• [Your task]:
Output all entries precisely and leave out the pictures.

• [Material to process]:
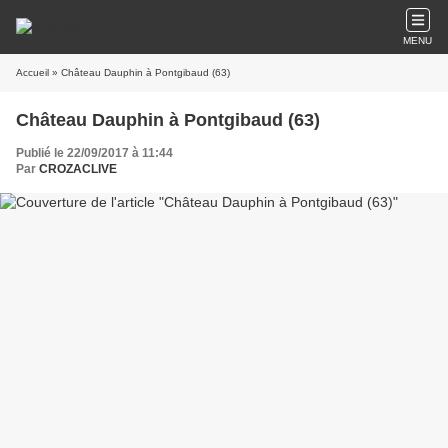
MENU
Accueil
» Château Dauphin à Pontgibaud (63)
Château Dauphin à Pontgibaud (63)
Publié le 22/09/2017 à 11:44
Par
CROZACLIVE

• [Exercise result]:
MENU
Accueil
» Château Dauphin à Pontgibaud (63)
Château Dauphin à Pontgibaud (63)
Publié le 22/09/2017 à 11:44
Par
CROZACLIVE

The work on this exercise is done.